Nevada Division of Environmental Protection
Bureau of Waste Management
901 South Stewart Street, Suite 4001
Carson City, Nevada 89701-5249
What is my generator status?There are three statuses that a generator may have (Episodic Generator is not a status that has been adopted for use in Nevada):

Conditionally Exempt Small Generator (CESQG) generates 220 pounds (100 kilograms) or less of hazardous waste per month.

Small Quantity Generator (SQG) generates more than 220 pounds (100 kilograms) but less than 2200 pounds (1000 kilograms) of hazardous waste per month.

Large Quantity Generator (LQG) generates 2200 pounds (1000 kilograms) or more of hazardous waste per month.

There are things that can impact what wastes or materials are counted toward your generator status. Recycling and reclamation, for example, MAY reduce what gets counted toward generator status. The generation of 2.2 pounds (1 kilogram) of an acute hazardous waste* in a calendar month will place a generator in LQG status. Contact the Business Environmental Program for assistance determining your status if you have questions.
*An acute hazardous waste is a waste that carries a P-code, which is found in 40 CFR 261.33.

What are the recordkeeping requirements?Recordkeeping requirements for LQGs are found at 40 CFR 262.40-262.43. 40 CFR 262.44 codifies the requirements for SQGs. Conditionally Exempt Small Quantity Generators have very few record keeping requirements. However, keep in mind that a state, county or local jurisdiction may have more stringent requirements. The summary table on this EPA webpage is a good starting point.
What is waste minimization?Waste minimization refers to using source reduction (i.e. using less hazardous materials in the process’s feedstock or reorganizing a work flow to reduce the number of cleaning operations) and/or environmentally sound recycling methods prior to the treatment or disposal of waste.

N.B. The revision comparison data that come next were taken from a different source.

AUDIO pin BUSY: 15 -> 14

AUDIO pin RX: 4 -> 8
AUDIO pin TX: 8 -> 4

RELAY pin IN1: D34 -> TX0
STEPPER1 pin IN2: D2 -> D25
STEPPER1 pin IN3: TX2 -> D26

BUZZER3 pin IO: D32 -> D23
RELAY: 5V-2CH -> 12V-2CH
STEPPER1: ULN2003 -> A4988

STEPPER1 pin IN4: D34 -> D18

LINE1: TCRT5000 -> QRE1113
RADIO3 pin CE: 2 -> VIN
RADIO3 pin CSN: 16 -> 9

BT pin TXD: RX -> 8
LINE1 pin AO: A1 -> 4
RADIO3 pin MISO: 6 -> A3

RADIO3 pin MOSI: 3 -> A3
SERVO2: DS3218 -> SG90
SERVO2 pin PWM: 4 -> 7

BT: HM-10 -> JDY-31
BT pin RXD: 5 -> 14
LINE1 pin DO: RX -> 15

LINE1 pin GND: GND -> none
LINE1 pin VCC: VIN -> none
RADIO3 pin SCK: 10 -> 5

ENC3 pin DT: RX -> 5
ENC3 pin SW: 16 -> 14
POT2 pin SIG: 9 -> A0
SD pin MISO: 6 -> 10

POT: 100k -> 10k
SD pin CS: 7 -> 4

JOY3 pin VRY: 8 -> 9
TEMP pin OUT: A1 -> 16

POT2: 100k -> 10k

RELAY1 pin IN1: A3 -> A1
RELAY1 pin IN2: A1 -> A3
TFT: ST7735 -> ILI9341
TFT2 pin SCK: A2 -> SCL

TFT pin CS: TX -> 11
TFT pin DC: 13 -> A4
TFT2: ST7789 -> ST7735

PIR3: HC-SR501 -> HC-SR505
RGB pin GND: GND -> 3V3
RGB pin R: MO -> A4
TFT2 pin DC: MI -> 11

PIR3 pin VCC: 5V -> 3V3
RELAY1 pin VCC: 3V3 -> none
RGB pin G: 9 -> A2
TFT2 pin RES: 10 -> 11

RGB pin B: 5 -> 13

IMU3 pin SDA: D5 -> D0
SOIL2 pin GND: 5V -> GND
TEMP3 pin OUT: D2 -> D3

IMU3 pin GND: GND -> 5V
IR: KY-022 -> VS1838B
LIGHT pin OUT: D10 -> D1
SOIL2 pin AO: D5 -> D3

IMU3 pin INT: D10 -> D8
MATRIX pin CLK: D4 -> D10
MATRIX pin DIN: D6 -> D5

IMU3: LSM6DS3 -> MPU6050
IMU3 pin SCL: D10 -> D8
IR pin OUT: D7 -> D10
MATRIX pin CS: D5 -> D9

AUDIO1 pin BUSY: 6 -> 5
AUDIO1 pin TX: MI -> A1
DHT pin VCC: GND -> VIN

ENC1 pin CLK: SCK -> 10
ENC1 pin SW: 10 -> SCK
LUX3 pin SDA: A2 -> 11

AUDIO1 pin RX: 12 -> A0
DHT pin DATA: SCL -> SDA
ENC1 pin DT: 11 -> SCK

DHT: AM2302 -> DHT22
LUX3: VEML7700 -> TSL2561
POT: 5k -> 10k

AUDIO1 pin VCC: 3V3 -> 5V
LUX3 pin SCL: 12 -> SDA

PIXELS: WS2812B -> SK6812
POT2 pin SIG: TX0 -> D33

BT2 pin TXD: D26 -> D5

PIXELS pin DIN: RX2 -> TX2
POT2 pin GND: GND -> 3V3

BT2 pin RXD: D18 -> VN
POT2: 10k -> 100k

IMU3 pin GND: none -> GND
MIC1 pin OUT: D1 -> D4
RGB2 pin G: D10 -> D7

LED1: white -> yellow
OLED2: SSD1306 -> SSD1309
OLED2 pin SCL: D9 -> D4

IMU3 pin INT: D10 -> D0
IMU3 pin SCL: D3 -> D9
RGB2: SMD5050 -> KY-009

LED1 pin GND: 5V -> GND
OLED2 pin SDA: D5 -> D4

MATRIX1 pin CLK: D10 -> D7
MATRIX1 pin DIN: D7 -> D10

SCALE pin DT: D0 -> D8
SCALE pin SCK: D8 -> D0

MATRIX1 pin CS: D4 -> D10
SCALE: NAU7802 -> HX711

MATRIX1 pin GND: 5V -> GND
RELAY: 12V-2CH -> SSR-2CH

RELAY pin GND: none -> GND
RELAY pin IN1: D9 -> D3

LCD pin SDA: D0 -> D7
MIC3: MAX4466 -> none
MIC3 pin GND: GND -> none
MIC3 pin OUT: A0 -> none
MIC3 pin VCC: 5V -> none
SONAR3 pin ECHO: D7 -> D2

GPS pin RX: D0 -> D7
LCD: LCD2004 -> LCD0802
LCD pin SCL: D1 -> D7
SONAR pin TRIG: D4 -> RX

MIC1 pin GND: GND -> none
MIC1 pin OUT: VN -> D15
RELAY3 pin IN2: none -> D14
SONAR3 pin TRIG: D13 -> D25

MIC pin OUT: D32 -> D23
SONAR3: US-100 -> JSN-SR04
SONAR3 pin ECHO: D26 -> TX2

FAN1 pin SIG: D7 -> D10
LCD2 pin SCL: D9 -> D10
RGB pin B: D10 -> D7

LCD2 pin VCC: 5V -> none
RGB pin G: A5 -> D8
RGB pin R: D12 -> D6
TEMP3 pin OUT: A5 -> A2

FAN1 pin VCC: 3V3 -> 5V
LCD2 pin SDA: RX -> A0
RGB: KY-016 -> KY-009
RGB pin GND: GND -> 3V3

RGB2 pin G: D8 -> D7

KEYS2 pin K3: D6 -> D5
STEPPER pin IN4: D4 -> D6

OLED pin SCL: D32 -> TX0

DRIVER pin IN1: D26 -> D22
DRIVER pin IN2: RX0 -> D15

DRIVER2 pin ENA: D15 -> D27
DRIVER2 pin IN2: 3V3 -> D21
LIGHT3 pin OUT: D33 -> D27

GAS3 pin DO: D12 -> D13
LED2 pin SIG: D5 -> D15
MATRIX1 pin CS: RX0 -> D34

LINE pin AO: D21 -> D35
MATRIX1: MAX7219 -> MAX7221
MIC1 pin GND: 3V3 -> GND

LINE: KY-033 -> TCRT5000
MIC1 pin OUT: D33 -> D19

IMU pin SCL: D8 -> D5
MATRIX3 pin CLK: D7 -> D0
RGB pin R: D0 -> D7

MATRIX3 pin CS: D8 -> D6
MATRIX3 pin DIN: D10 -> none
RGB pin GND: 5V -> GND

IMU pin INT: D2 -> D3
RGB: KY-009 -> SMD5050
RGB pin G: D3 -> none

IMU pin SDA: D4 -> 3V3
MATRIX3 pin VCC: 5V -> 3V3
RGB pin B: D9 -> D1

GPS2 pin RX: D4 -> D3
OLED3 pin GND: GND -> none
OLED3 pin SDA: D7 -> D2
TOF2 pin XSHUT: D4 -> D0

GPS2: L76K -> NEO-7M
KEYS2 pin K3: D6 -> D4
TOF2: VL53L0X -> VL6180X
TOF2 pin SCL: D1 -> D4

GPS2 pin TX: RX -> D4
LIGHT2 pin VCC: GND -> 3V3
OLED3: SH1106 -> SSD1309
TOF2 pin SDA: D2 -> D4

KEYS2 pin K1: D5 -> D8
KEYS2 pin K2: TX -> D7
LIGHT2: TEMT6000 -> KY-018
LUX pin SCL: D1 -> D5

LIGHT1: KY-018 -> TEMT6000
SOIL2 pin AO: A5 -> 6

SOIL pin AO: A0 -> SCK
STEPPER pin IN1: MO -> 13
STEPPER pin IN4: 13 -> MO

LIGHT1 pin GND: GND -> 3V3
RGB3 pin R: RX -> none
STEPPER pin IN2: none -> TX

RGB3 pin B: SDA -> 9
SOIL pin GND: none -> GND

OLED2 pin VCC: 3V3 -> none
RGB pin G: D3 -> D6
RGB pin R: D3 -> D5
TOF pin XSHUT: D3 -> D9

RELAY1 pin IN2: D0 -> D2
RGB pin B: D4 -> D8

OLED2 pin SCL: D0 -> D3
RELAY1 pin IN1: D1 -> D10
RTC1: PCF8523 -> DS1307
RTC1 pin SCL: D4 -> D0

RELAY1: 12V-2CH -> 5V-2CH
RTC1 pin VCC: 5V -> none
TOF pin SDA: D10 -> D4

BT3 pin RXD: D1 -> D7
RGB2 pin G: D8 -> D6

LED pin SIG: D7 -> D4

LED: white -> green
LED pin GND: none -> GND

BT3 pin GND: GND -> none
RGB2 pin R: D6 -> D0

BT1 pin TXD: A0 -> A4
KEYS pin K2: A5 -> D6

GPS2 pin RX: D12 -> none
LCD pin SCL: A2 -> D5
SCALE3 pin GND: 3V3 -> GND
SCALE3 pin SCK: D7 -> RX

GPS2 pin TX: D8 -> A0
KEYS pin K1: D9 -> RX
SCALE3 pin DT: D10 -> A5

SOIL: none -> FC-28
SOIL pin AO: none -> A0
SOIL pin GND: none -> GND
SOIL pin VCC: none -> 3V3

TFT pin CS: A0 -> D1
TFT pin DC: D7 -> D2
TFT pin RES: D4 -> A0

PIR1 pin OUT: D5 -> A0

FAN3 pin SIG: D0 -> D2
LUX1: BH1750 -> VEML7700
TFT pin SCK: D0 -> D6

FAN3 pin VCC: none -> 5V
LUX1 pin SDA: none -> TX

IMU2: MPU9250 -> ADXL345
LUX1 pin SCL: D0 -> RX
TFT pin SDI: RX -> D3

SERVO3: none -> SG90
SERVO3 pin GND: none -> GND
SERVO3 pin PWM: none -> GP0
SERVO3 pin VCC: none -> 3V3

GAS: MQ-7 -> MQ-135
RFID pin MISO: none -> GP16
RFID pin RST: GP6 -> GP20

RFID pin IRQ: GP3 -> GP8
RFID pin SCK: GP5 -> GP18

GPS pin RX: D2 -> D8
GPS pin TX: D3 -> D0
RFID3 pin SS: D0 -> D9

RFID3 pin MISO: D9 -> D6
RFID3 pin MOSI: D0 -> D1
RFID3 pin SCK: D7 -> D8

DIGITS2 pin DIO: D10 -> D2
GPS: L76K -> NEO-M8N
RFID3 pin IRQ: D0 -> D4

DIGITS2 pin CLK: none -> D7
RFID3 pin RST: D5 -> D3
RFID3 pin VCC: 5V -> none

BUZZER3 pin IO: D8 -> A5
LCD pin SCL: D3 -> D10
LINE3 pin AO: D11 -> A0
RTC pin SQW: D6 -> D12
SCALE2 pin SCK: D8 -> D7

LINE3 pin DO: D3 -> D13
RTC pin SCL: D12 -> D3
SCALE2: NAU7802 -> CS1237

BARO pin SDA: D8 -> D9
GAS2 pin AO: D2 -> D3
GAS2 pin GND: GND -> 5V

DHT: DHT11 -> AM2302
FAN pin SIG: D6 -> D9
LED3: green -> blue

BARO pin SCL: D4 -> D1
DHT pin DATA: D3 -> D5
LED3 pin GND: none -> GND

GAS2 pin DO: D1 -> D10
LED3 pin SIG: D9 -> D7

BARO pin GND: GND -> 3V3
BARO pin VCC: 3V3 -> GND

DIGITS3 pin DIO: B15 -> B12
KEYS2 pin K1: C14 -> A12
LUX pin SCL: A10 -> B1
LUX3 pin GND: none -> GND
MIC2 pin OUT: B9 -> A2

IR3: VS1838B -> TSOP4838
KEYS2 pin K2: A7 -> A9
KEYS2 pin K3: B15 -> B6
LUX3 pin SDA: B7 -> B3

US EPA’s preferred hierarchy for waste management is:

1. Source Reduction
2. Recycling
3. Energy Recovery
4. Treatment
5. Disposal
What are the benefits of waste minimization?Simply put, money and time. The reduction of the quantity and toxicity/hazard of waste protects the environment along with the people, plants and animals that live in it.

Waste minimization practices can help you change the RCRA regulatory status of your business from that of an LQG down to an SQG or even an CESQG. Each step down the generator status hierarchy reduces the regulatory burden on your business.

Waste minimization can potentially reduce liability and it can increase production efficiency and profits. Environmental performance, overall environmental sustainability, and perception by neighbors and others within industry can also be improved with effective waste minimization measures.